Microsoft's team also tried the obvious counter: hand the models proper tools. File read, file write, code execution, the agentic harness everyone is shipping. Across GPT-5.4, 5.2, 5.1, and 4.1, giving the model real tools added an average of six percentage points of degradation. Not improvement. Degradation.

This is the result that's hardest to square with the current product cycle. Every major lab is pushing agentic workflows as the next paradigm. Microsoft's own paper, on Microsoft's own benchmark, says the tooling makes the documents worse.

Failure modes split cleanly by tier. Weaker models delete chunks of the document outright. Frontier models, the ones whose output looks fine on review, distort what they keep. That's the silent corruption in the title. A human skimming the result might catch a missing section. They are less likely to catch that a row in an accounting ledger has different numbers than it did three turns ago.

What's missing

Some gaps in the work. It doesn't test cross-session corruption, which is probably where most real delegation happens. It doesn't break down failures by edit type in much detail (sorting versus inserting versus rewriting), though there's signal in the appendix. And it doesn't try the more elaborate agent harnesses that companies actually deploy in production, just a baseline one.

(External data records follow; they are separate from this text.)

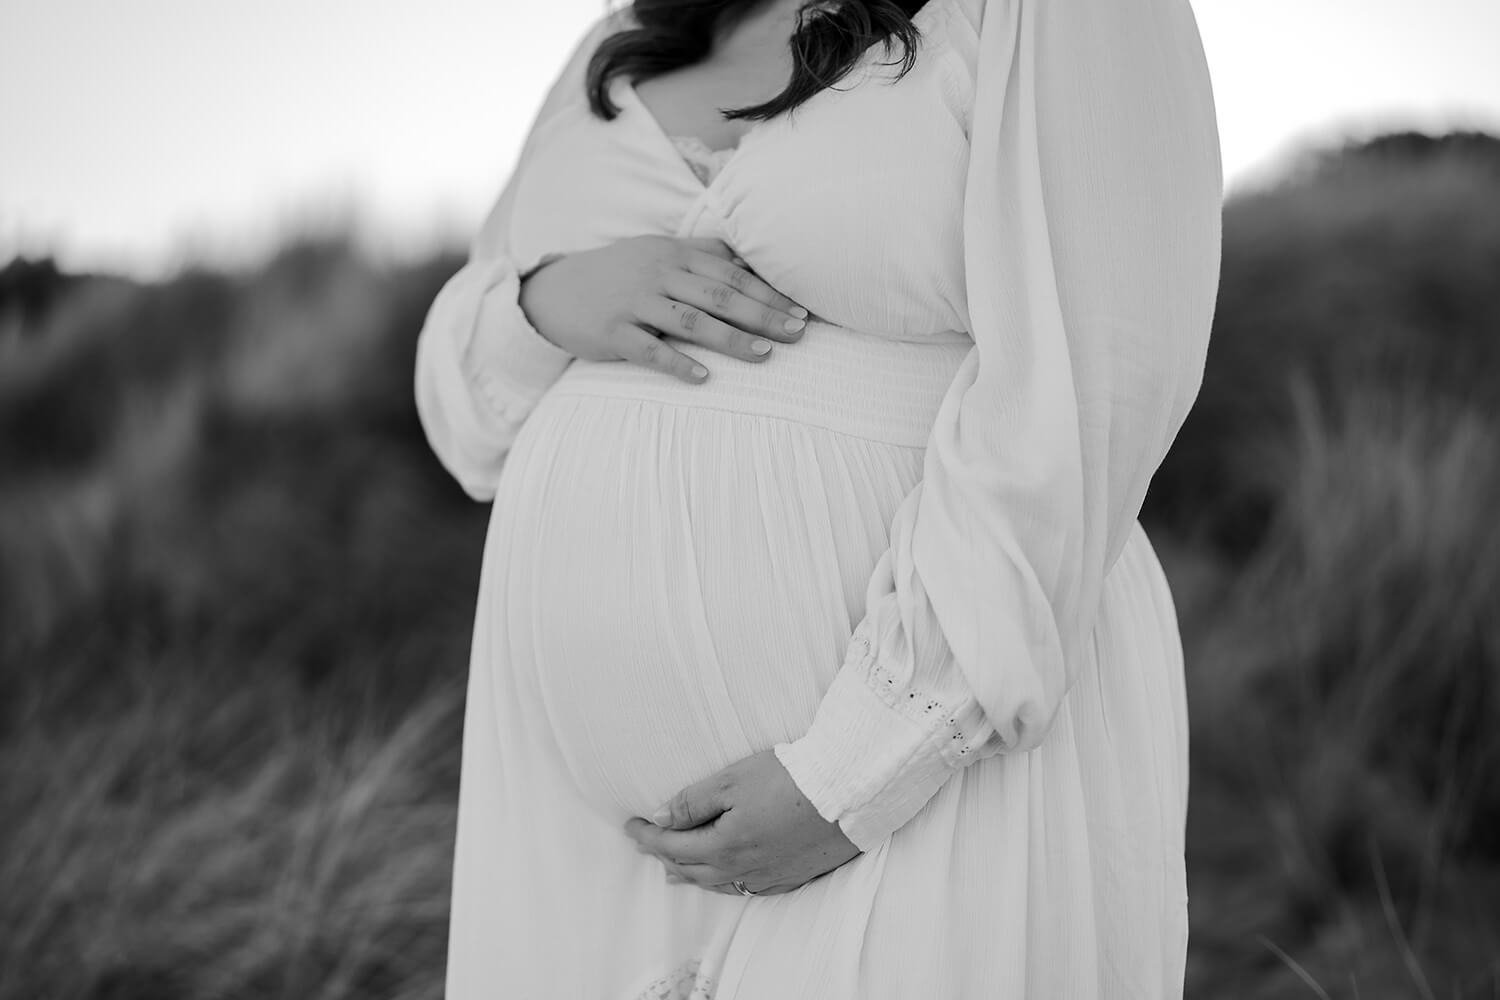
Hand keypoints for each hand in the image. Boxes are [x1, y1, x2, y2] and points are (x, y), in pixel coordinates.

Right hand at [517, 236, 809, 382]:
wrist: (555, 290)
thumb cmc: (619, 274)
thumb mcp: (658, 253)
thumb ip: (702, 254)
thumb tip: (749, 262)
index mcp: (675, 255)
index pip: (732, 274)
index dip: (769, 292)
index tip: (802, 311)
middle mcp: (658, 274)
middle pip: (719, 295)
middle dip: (763, 315)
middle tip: (798, 333)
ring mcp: (634, 303)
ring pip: (690, 321)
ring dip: (730, 339)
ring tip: (764, 355)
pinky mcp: (611, 332)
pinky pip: (648, 349)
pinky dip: (677, 364)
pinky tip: (703, 379)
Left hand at [623, 749, 860, 895]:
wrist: (849, 792)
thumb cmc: (791, 778)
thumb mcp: (733, 779)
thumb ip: (693, 801)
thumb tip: (662, 818)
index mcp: (724, 845)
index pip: (672, 846)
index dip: (646, 836)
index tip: (629, 824)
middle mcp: (743, 869)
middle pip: (691, 869)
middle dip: (663, 856)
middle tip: (645, 843)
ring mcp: (768, 877)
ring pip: (716, 883)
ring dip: (689, 875)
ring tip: (671, 871)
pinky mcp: (791, 877)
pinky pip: (744, 888)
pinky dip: (722, 882)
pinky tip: (722, 878)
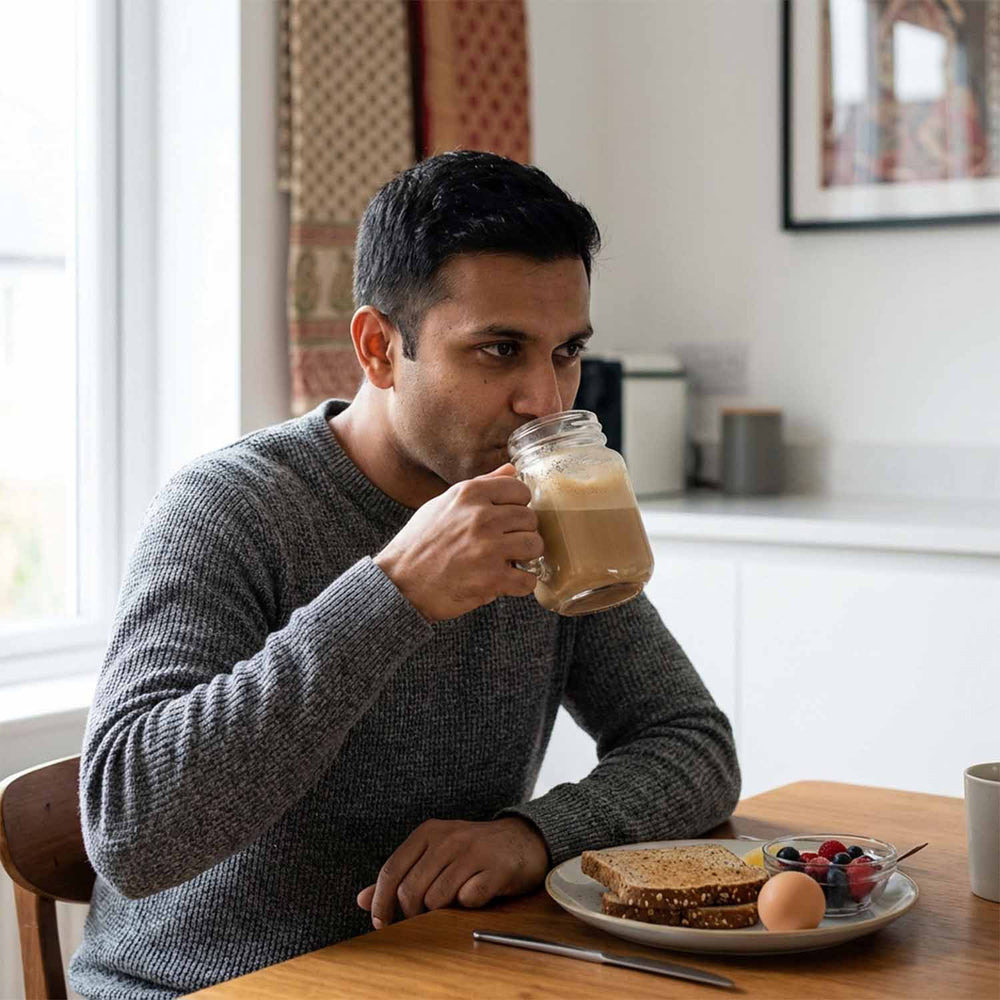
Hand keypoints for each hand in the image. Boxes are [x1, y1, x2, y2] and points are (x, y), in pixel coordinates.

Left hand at [356, 817, 549, 928]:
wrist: (522, 840)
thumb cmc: (471, 851)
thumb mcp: (433, 854)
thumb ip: (399, 875)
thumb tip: (362, 899)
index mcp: (428, 832)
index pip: (391, 870)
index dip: (381, 903)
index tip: (382, 922)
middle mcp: (448, 838)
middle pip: (411, 890)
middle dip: (412, 913)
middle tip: (423, 916)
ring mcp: (473, 851)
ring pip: (437, 898)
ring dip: (442, 910)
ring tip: (453, 900)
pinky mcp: (496, 867)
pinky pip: (469, 899)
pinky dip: (468, 905)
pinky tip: (476, 894)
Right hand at [374, 463, 541, 620]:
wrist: (399, 584)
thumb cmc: (419, 543)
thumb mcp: (443, 503)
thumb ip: (481, 485)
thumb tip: (512, 469)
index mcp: (469, 494)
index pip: (519, 489)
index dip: (518, 506)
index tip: (507, 519)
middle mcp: (481, 517)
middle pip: (530, 518)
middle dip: (521, 532)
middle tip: (505, 544)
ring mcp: (488, 548)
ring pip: (534, 545)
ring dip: (525, 556)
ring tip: (507, 561)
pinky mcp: (492, 578)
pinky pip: (528, 580)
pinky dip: (520, 584)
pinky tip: (505, 582)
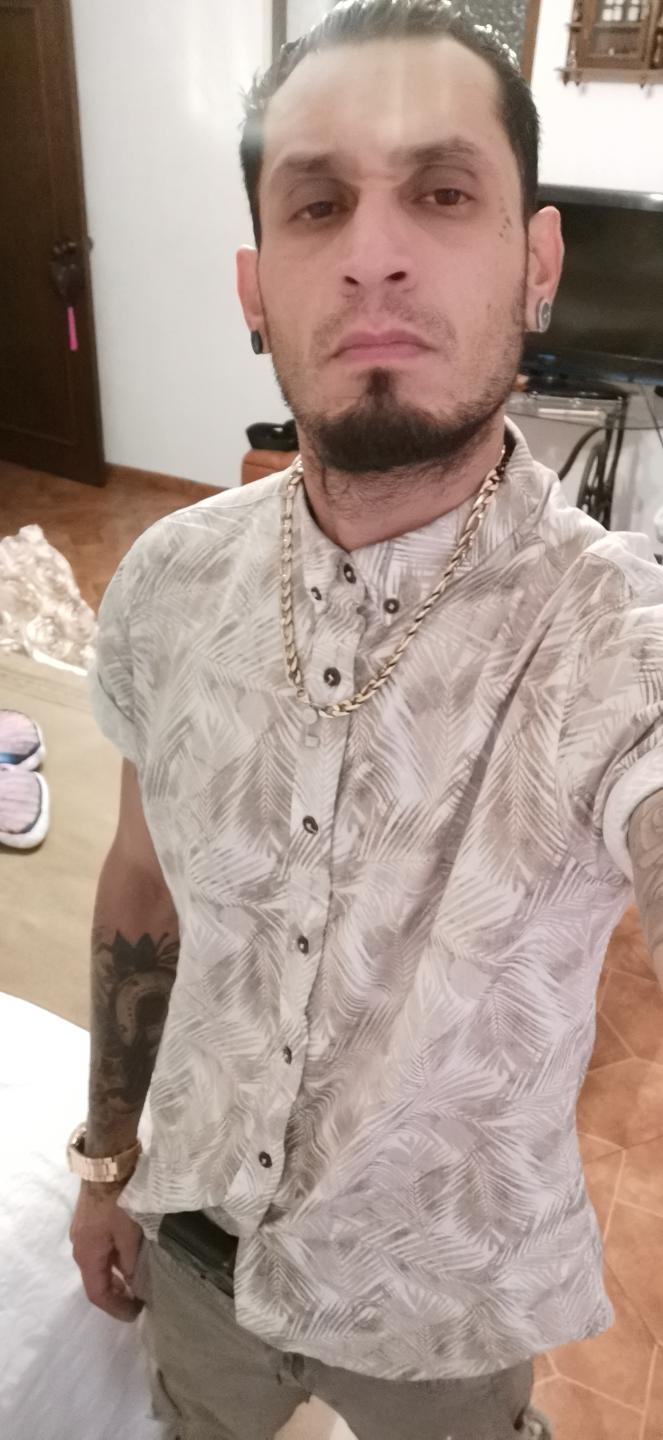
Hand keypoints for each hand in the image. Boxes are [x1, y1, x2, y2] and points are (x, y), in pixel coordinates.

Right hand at [70, 1182, 144, 1321]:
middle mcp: (80, 1248)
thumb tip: (131, 1282)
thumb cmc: (119, 1200)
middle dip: (115, 1296)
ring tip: (135, 1285)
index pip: (97, 1293)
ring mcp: (82, 1234)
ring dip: (114, 1278)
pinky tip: (127, 1261)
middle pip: (95, 1281)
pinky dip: (112, 1263)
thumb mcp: (129, 1233)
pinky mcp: (88, 1223)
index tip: (135, 1314)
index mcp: (87, 1255)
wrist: (106, 1164)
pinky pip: (99, 1252)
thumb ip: (129, 1261)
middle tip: (137, 1303)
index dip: (116, 1307)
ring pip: (97, 1266)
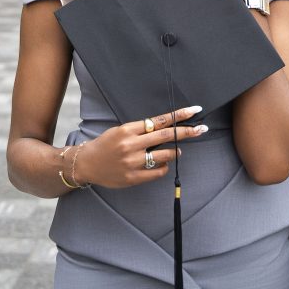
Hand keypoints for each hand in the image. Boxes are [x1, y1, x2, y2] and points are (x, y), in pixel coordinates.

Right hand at [71, 105, 207, 188]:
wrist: (86, 164)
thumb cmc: (105, 144)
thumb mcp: (120, 130)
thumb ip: (141, 131)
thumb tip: (166, 130)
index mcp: (128, 129)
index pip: (159, 120)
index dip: (178, 116)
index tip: (194, 111)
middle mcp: (131, 145)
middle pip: (165, 136)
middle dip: (187, 132)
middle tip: (202, 129)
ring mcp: (132, 162)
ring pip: (164, 155)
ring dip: (175, 151)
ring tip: (177, 150)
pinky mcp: (132, 178)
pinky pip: (157, 172)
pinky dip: (164, 166)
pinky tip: (163, 164)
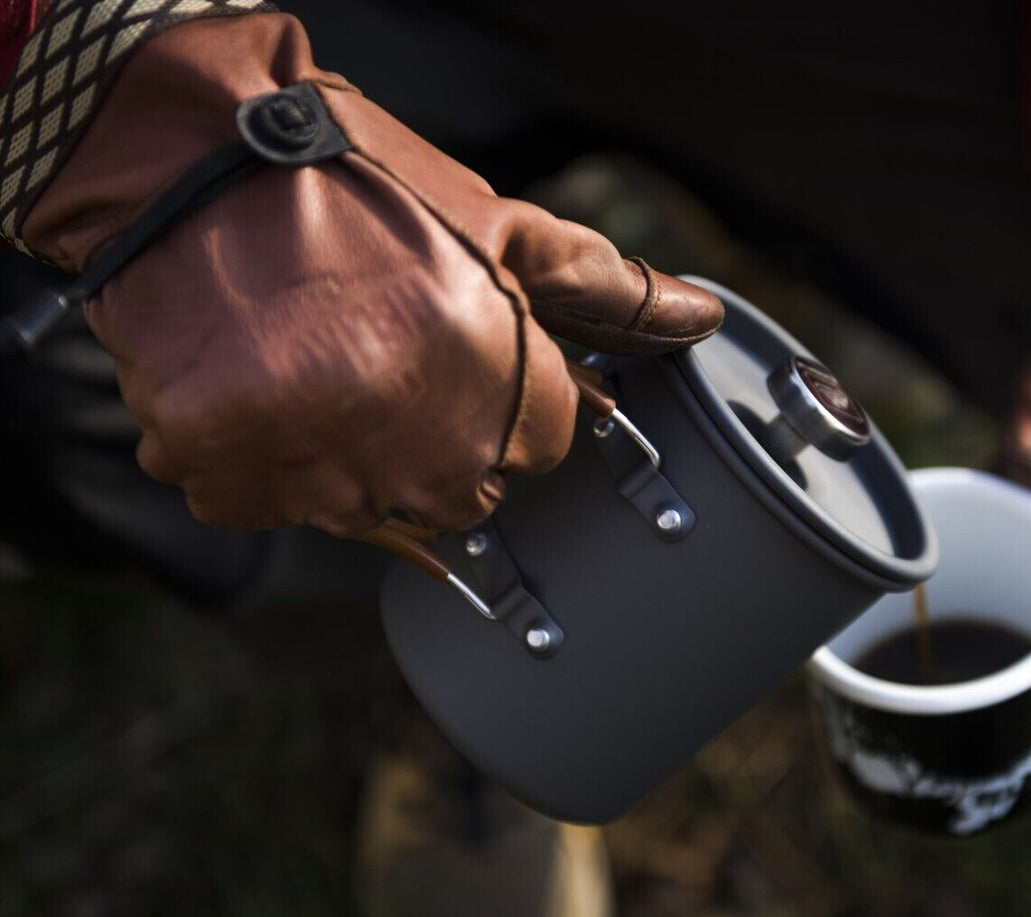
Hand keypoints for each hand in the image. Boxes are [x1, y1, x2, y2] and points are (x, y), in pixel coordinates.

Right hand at [17, 14, 720, 535]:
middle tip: (388, 350)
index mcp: (496, 387)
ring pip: (367, 503)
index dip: (511, 392)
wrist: (186, 155)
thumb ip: (605, 291)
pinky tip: (262, 381)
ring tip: (319, 357)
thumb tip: (699, 318)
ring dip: (351, 449)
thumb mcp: (501, 225)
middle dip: (440, 434)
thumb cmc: (358, 181)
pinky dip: (268, 456)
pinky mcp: (225, 480)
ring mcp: (317, 474)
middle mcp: (416, 451)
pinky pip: (272, 498)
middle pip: (464, 493)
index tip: (467, 349)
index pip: (545, 446)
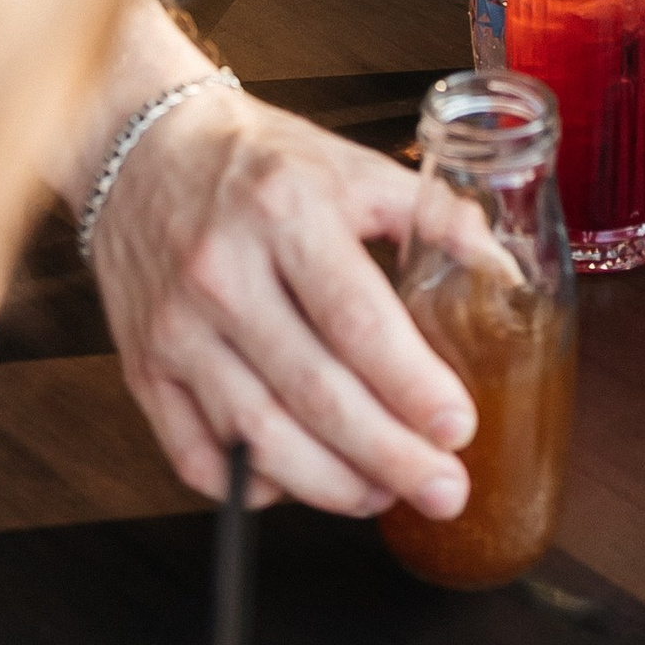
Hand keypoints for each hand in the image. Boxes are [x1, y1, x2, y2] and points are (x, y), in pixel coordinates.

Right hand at [87, 80, 476, 519]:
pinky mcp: (144, 369)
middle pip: (315, 393)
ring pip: (258, 436)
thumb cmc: (257, 162)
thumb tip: (503, 272)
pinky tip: (299, 484)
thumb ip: (431, 214)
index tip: (459, 427)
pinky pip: (197, 455)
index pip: (358, 321)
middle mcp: (223, 274)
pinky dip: (253, 485)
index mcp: (287, 212)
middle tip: (444, 489)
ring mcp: (176, 328)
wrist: (141, 150)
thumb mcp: (349, 163)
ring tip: (383, 494)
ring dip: (330, 484)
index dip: (412, 385)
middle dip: (389, 457)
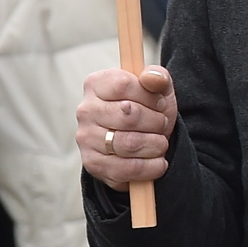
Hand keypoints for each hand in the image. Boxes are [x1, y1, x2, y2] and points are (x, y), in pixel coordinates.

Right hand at [77, 65, 176, 190]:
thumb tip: (153, 77)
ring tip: (159, 142)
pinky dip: (152, 166)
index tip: (159, 102)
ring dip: (157, 144)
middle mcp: (85, 110)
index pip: (124, 85)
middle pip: (130, 115)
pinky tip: (158, 161)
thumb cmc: (148, 110)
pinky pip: (128, 168)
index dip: (150, 96)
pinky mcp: (93, 164)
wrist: (142, 141)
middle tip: (162, 124)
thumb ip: (158, 77)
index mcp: (96, 85)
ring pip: (130, 143)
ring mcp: (86, 138)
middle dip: (157, 122)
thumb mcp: (158, 90)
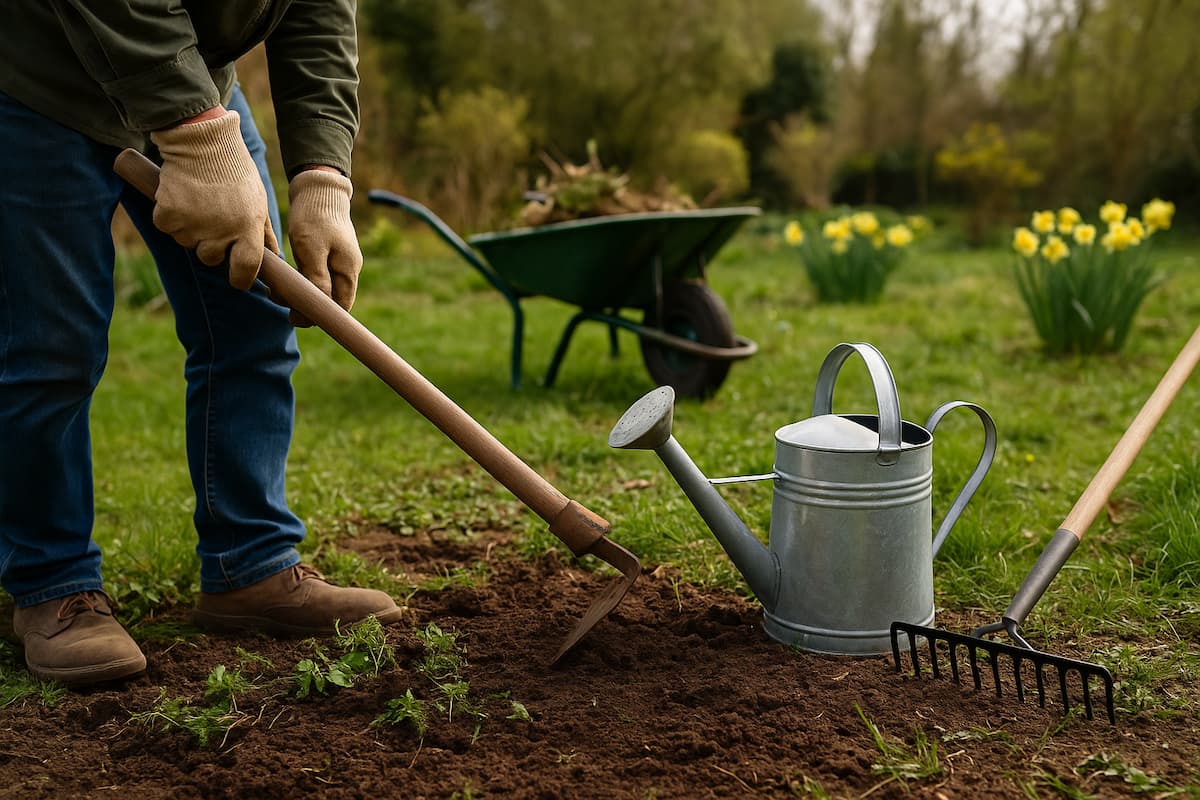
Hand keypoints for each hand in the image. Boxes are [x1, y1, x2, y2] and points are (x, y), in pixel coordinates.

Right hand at [149, 108, 276, 289]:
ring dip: (191, 229)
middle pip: (211, 258)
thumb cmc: (235, 172)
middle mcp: (220, 230)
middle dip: (212, 245)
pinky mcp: (168, 214)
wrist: (202, 141)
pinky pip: (167, 228)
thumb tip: (275, 259)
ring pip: (188, 243)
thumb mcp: (257, 200)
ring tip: (199, 201)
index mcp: (247, 227)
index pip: (245, 269)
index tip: (237, 276)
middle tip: (214, 218)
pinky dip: (171, 216)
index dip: (241, 278)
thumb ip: (263, 233)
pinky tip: (181, 197)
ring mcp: (192, 224)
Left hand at [286, 168, 361, 326]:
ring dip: (300, 292)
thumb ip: (317, 279)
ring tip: (275, 290)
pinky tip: (285, 277)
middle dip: (306, 305)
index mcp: (348, 269)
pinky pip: (316, 275)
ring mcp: (338, 260)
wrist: (317, 186)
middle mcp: (347, 268)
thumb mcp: (311, 248)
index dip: (322, 317)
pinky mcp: (328, 252)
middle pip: (331, 299)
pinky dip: (301, 280)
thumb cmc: (315, 215)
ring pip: (321, 288)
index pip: (341, 307)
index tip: (297, 318)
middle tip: (279, 300)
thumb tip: (318, 307)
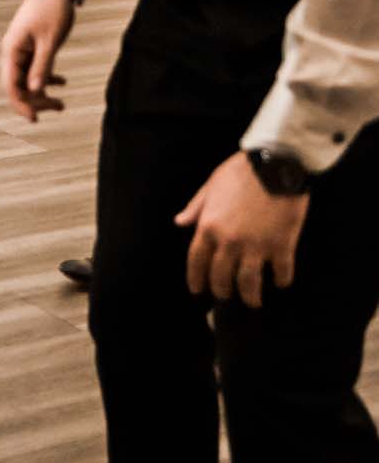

Still, the headline finding is sturdy: long workflows compound errors, agents don't help, and Python being the only "ready" domain isn't the comfort it sounds like.

DELEGATE-52 was released April 17. The dataset and evaluation code are public, so the next round of model releases will get measured against it. The interesting question is whether whatever ships next moves the 11-of-52 number meaningfully, or whether long-horizon document fidelity is a problem the current architecture just can't fix.